Your work is cut out for you, though, because the craft brew scene offers little obvious help.
The most logical choice for AFC fans would be Baltimore-Washington Beer Work’s The Raven. Brewed in Germany, it’s a specialty lager with a heavy, malty flavor.
But The Raven is next to impossible to find.
President Stephen Demczuk told me that the brewery, which normally produces about 100 barrels a month, is completely sold out.
“We’ve gotten a huge, incredible request for the beer,” Demczuk said. “We’re out of kegs, and we’re expecting more bottles [today], but they’re already sold out. ”
Even the brewery’s glassware and T-shirts are gone.
Thankfully, other Baltimore-area specialty brews provide some relief. Look for Clipper City Brewing Chesapeake Gold Ale, which won a bronze medal at last year’s Great American Beer Festival. And Baltimore Brewing Co. makes a bunch of excellent German-style brews. DeGroen’s Dunkles is a terrific complement to spicy food.
Both are available locally.
North Jersey is a bigger challenge. Despite its proximity to New York, the vicinity is not known for craft-brewing.
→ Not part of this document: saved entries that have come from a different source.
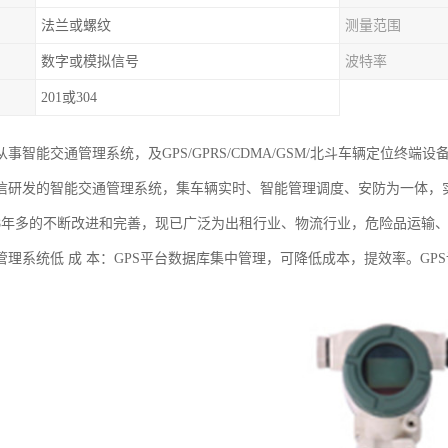
法兰或螺纹
测量范围
数字或模拟信号
波特率
201或304
事智能交通管理系统，及GPS/GPRS/CDMA/GSM/北斗车辆定位终
信研发的智能交通管理系统，集车辆实时、智能管理调度、安防为一体，
8年多的不断改进和完善，现已广泛为出租行业、物流行业，危险品运输
管理系统低 成 本：GPS平台数据库集中管理，可降低成本，提效率。G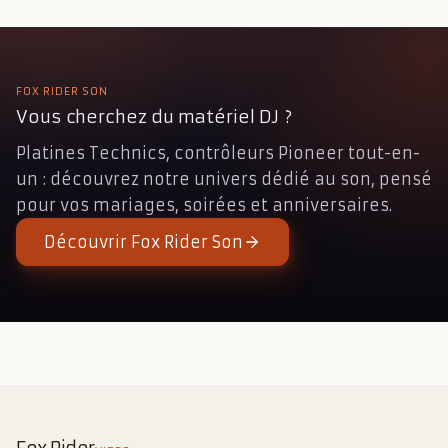
FOX RIDER SON
Vous cherchez du matériel DJ ?
Platines Technics, contrôleurs Pioneer tout-en-
un : découvrez notre univers dédié au son, pensé
pour vos mariages, soirées et anniversaires.
Découvrir Fox Rider Son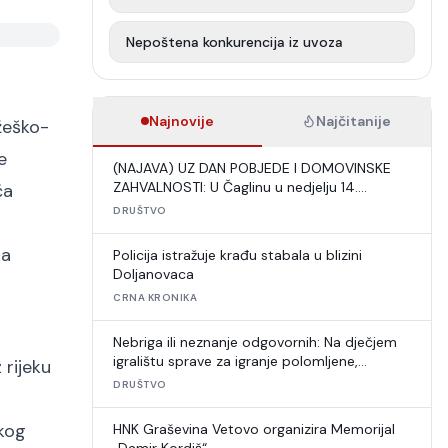
Nepoštena konkurencija iz uvoza
Najnovije
Najčitanije
žeško-
e
(NAJAVA) UZ DAN POBJEDE I DOMOVINSKE
ZAHVALNOSTI: U Čaglinu u nedjelju 14.
ča
međunarodni šahovski turnir
DRUŠTVO
ka
Policija istražuje krađu stabala u blizini
Doljanovaca
CRNA KRONIKA
Nebriga ili neznanje odgovornih: Na dječjem
igralištu sprave za igranje polomljene,
 rijeku
umjetna trava u raspadu
DRUŠTVO
kog
HNK Graševina Vetovo organizira Memorijal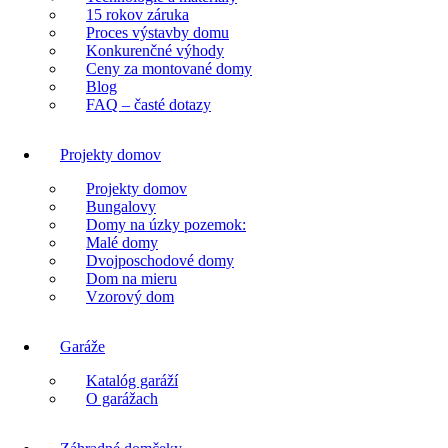
15 rokov záruka
Proces výstavby domu
Konkurenčné výhody
Ceny za montované domy
Blog
FAQ – časté dotazy
Projekty domov
Projekty domov
Bungalovy
Domy na úzky pozemok:
Malé domy
Dvojposchodové domy
Dom na mieru
Vzorový dom
Garáže
Katalóg garáží
O garážach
Giants fans, however, may find some satisfaction from beers by Triumph Brewing, in Princeton, N.J.
Don’t care who wins?
Look for a locally made keg of craft brew at your friendly distributor. It’s the freshest beer you can find, and prices usually average less than a buck a glass.
Most distributors will handle special orders, if you give a day or two notice.
It’s a stretch, but two local gridiron-appropriate craft brews are Yards Brewing ESA of Manayunk and Victory Brewing HopDevil IPA of Downingtown.